Dann hatte Christoph versucht, sich aus den Fesseln dieser Ehe zu befreien, aber Ruth hatte seine Mutter auf ihre Seite gebracht, und er wusste mittlerweile, dass Ruth niemals in eine Scheidung einwilligen würde.

Sie wollte ein Kind. Mit einem Kind wollte sie ihn für immer an sich fesseln, aber er wusste, dass er auch so, auch ohne Kind, immer in diesen Fesseln verstrickt bleiben würde.

Endlich hatte sie dann das ersehnte Kind bekommen. Schon während der Schwangerschaft hatte sie sich verändert. So sehr, dass er liebenswerte Seiten an ihr entdeckt hatte.

Er war erfolgreich in seinem Beruf. Er war selten zu Hause. Seine Mutter war zu ihnen gezogen.

Alles schien Ruth recht zu sein. Sie konzentrierte sich nur auf das Kind. In der Abgeschiedenheit eines ländlichen Entbindungsheimes wollte sie es zur Welt bringen. Irgendwie war sie rührend während dieser Zeit.

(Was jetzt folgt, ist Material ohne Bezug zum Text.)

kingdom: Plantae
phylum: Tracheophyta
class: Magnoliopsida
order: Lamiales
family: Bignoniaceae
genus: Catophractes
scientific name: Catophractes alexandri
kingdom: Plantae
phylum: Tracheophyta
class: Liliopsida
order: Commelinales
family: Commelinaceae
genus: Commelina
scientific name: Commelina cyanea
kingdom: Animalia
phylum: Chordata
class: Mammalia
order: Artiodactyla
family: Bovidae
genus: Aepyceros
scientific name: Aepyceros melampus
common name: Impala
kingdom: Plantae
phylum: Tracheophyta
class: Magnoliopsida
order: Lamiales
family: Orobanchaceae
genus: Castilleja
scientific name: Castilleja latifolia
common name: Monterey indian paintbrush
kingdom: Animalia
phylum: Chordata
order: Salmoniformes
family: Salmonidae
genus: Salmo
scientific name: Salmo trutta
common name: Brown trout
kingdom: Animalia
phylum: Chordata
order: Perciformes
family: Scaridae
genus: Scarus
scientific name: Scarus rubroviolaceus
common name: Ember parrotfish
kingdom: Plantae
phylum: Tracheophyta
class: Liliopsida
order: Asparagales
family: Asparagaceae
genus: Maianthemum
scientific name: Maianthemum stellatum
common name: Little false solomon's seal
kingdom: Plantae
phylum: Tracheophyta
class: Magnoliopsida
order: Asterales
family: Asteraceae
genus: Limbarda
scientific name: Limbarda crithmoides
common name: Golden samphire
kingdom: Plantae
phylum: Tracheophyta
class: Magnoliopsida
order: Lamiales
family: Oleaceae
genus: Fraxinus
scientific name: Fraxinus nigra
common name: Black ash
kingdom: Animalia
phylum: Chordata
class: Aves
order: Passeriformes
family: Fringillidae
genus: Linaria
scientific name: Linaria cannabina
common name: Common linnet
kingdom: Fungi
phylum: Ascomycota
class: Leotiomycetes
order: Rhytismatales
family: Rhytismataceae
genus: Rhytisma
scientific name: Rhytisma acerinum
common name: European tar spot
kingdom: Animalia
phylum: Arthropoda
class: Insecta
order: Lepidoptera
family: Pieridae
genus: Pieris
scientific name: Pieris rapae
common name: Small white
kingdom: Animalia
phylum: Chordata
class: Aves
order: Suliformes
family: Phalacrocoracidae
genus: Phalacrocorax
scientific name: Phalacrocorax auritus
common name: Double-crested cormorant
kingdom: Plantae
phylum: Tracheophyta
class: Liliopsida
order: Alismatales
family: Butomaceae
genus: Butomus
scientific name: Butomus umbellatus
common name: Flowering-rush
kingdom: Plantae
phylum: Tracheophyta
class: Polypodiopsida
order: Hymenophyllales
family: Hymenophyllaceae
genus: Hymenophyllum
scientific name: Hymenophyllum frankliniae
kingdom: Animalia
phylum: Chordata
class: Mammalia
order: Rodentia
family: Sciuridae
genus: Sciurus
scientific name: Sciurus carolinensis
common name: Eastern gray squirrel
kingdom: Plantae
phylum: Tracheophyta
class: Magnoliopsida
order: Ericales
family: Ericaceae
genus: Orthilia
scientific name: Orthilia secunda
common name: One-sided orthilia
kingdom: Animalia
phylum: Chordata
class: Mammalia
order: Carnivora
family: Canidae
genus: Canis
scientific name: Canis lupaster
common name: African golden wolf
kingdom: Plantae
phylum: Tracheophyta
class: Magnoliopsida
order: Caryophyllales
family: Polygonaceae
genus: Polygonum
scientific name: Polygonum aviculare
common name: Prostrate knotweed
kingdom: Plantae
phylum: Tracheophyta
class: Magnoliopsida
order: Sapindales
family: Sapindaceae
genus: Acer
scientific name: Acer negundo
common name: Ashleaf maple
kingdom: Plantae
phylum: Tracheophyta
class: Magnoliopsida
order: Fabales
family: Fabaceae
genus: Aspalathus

»Ich will erst wissen, dass es ein gesundes Kind ist, Christoph«, hatte sie gesagt. »Ich würde dich niemals mit einem kranken Kind belasten. Wenn ich nicht fähig bin, ein gesundes Kind zur Welt zu bringen, werde ich mich von dir trennen.«

Dann hatte sie ein gesundes Kind heimgebracht. Aber seit dieser Zeit begann sich ihr Zustand zu verschlimmern. Kränklich war sie schon immer gewesen, labil, wie es die Ärzte nannten. Und immerhin war sie schon fast achtunddreißig gewesen, als Sandro geboren wurde.